═════ TEXTAUSZUG ═════
19. & 20. JAHRHUNDERT

Legende

Madge Gill

(1882 London–1961 London)
ABSTRACT
 
 

PROVENIENZ
Henry Boxer Gallery, Outsider & Visionary Art, Richmond, London, Nachlass Madge Gill
Galerie Roche, Bremen
Deutscher Privatbesitz
Europäischer Privatbesitz

AUSSTELLUNG
Madge Gill, Arbeiten auf Papier und Leinwand, Galerie Roche, Bremen 1992
 
Madge Gill ist ohne Zweifel eine der meistbeachteten Outsider-Künstlerinnen. Sie ist in wichtigen Sammlungen der Outsider-Kunst wie der Collection de L’Art Brut in Lausanne und der L’Aracine Collection des LaM – Lille Métropole, musée d’art moderne, d’art contemporain et d’art brut vertreten.
 
Madge Gill hat zahlreiche Postkartenzeichnungen mit schwarzer Feder oder manchmal auch Bleistift geschaffen. Wie ihre übrigen, oft großformatigen Zeichnungen oder meterlangen Kalikos – Stoffbahnen, für die ihr Sohn eine Mechanik zum Auf- und Abrollen entwickelte – sind die Postkartenzeichnungen von ihrem „Geist“ und spirituellen Führer Myrninerest beeinflusst, den Gill als den eigentlichen Besitzer ihrer Werke ansah.
═════ DATENZEILEN ═════
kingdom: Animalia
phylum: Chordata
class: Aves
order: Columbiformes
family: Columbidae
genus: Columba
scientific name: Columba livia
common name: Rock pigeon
═════
═════ DATENZEILEN ═════
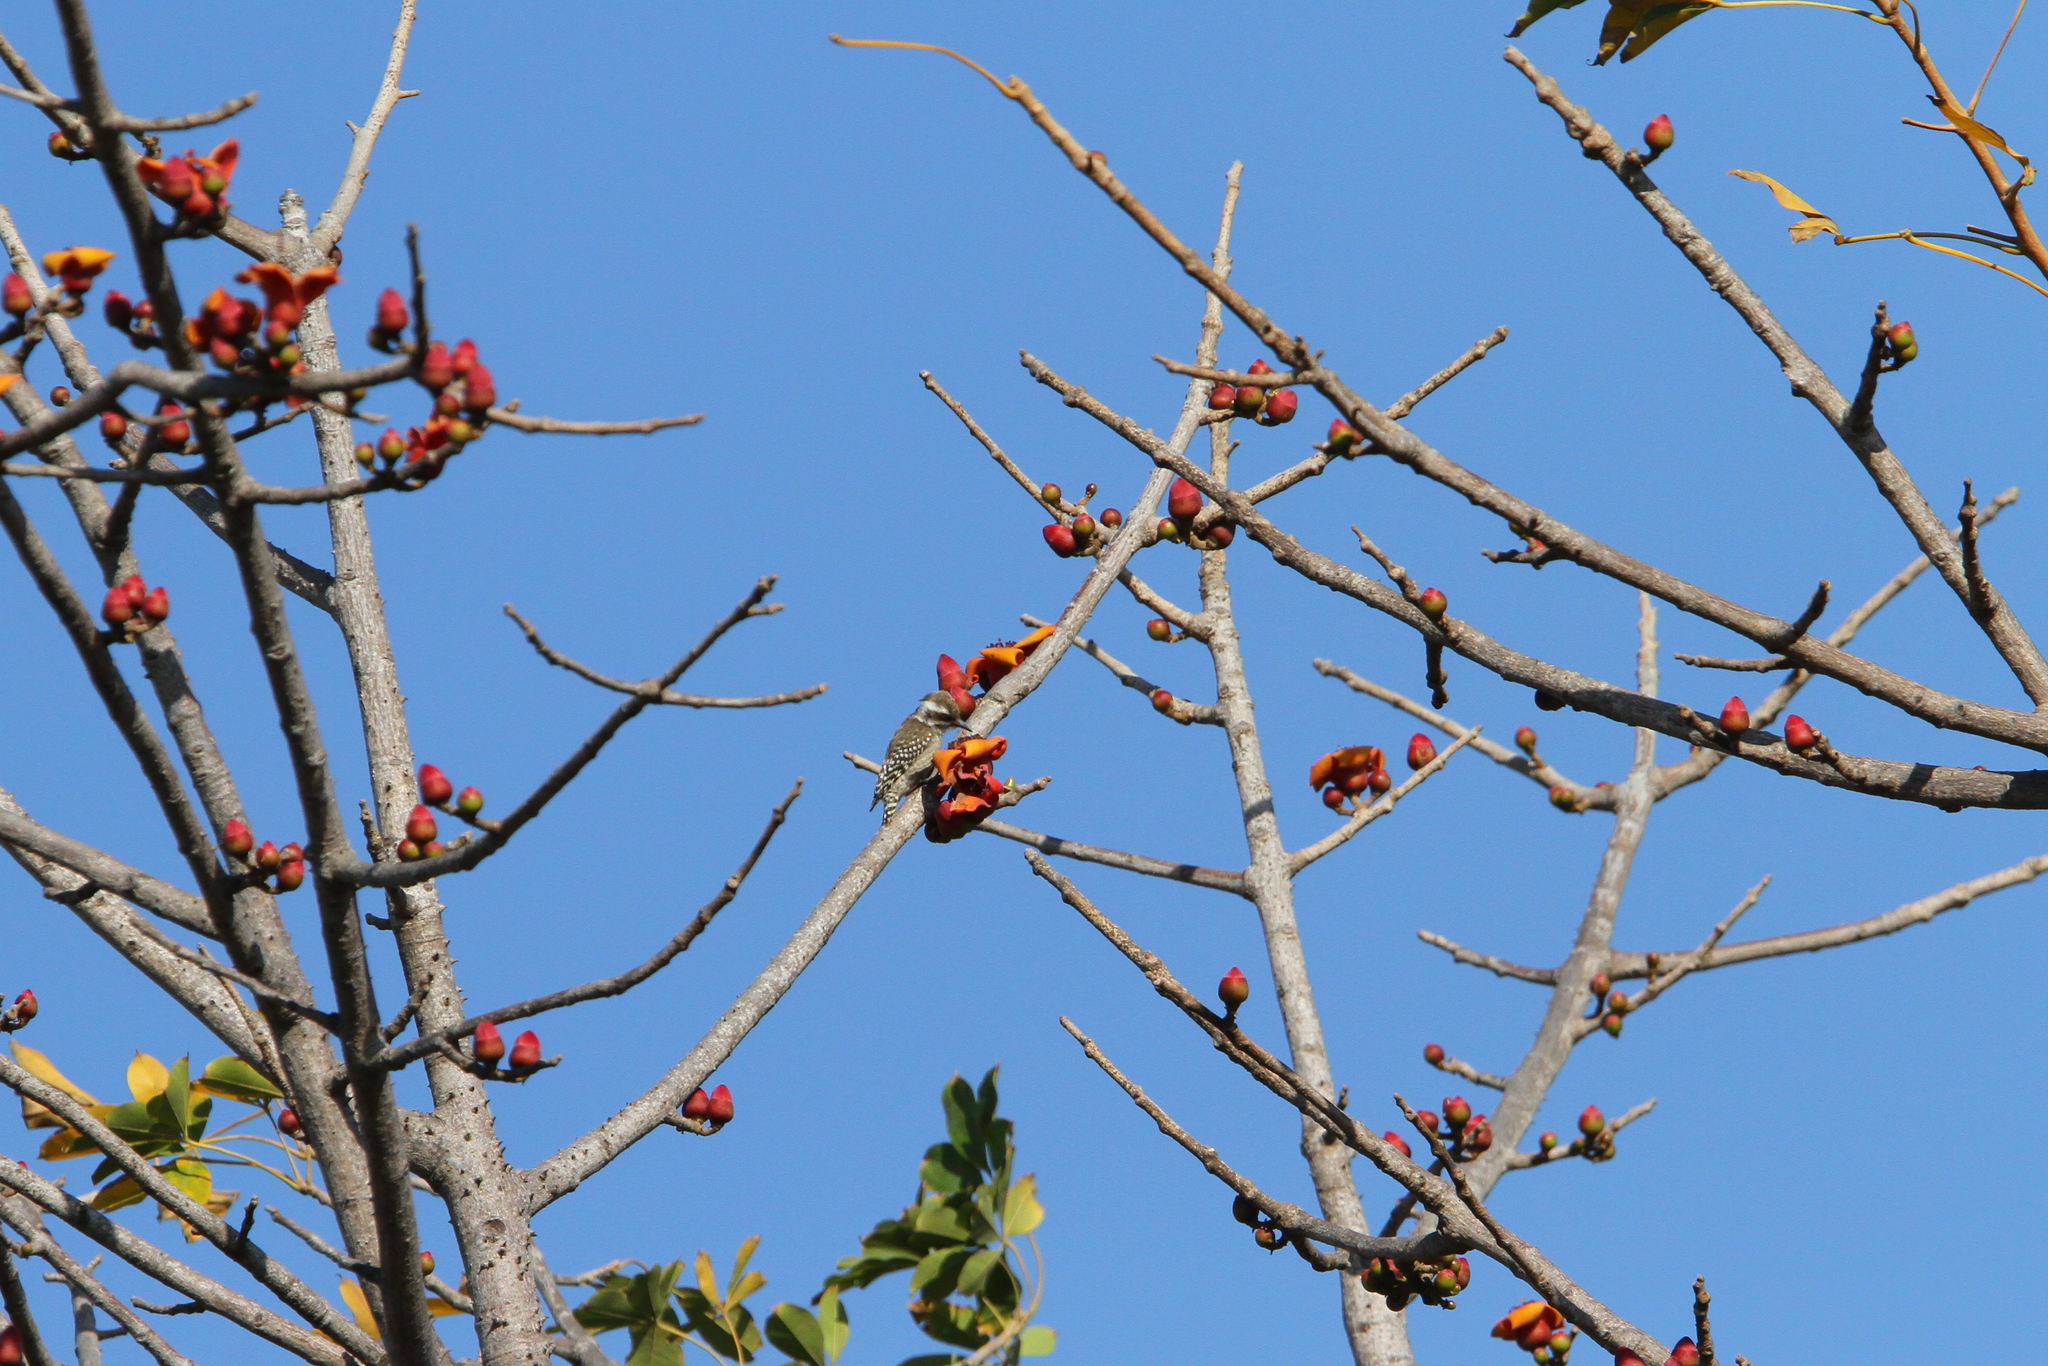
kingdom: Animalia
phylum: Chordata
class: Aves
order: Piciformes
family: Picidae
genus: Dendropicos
═════
═════ DATENZEILEN ═════
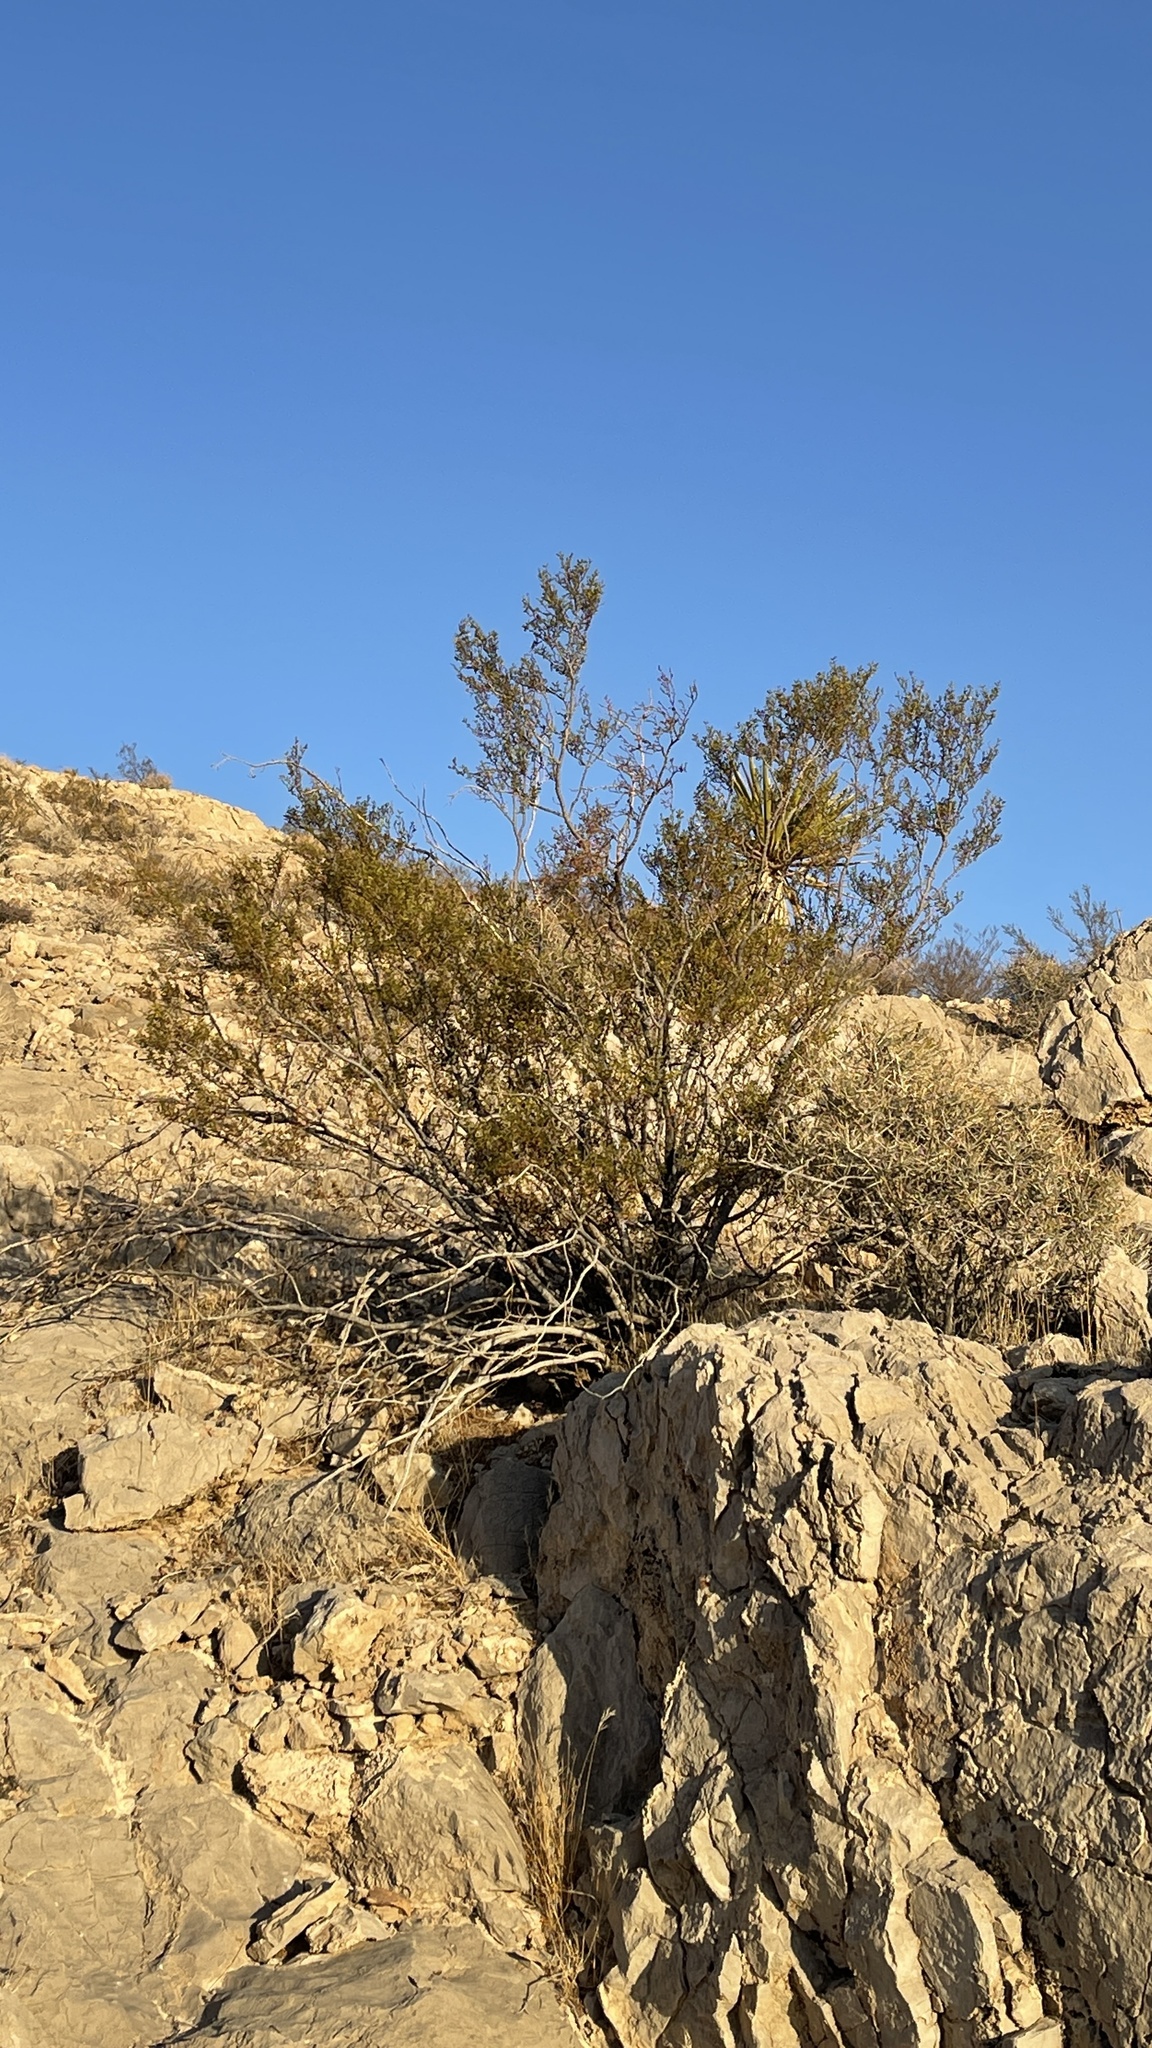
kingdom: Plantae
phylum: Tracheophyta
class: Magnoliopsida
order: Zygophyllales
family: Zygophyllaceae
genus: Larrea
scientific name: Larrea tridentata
═════
- _ARBEITSANWEISUNGEN_:
(1) Wen sah Madge Gill laut dem Textauszug über die Künstlerin als den eigentlichen Besitzer ihrer Werke an?
(2) Prüfen Sie, ob die folgenden Aussagen mit dem Textauszug über Madge Gill übereinstimmen, und antworten Sie jeweils mit Ja oder Nein samt den entscheidenden Worten des Textes:
(a) Madge Gill ist in der Collection de L’Art Brut in Lausanne vertreten.
(b) Die Mechanik zum Auf- und Abrollen der Kalikos hat Madge Gill selbst entwickelt.
(c) Ihre Postkartenzeichnungen fertigte Madge Gill ausschließlich mit Bleistift an.
(3) Führen Sie den Textauszug über Madge Gill im Anschluss an seinen letzten Satz fort.

- _ERGEBNISSE_:
(1) Ihren „Geist“ und spirituellen Führer Myrninerest.

(2)
(a) Ja: „wie der Collection de L’Art Brut in Lausanne“
(b) Nein: „für die ihr Sohn eine Mechanik zum Auf- und Abrollen entwickelte“
(c) Nein: „mit schwarzer Feder oder manchmal auch Bleistift“

(3)
 
Gills Zeichnungen sind von Horror vacui geprägt. Die Flächen des Blatts werden von unzähligen Variationen einer Frauengestalt mit großen runden Augen, einem Stupsnäschen, Locken und einer Kopfbedeckung bevölkert, die sich häufig in eine abstrakte architektonische Kulisse eingebettet finden.
 
In Gills „Abstracts“ verselbstständigt sich die architektonische Kulisse und entwickelt eine faszinierende Eigendynamik. Die Improvisationen haben einen nahezu halluzinatorischen Charakter. Ihr schier unbegrenzter Formenreichtum spannt sich von ineinander verwobenen Schachbrettmustern über Gitternetzlinien und Treppen, die den Blick des Betrachters in die Tiefe ziehen, bis zu leichten und lichten, floral anmutenden Kreationen.
 
Ein großes Konvolut von Zeichnungen Madge Gills auf persönliche Anfrage.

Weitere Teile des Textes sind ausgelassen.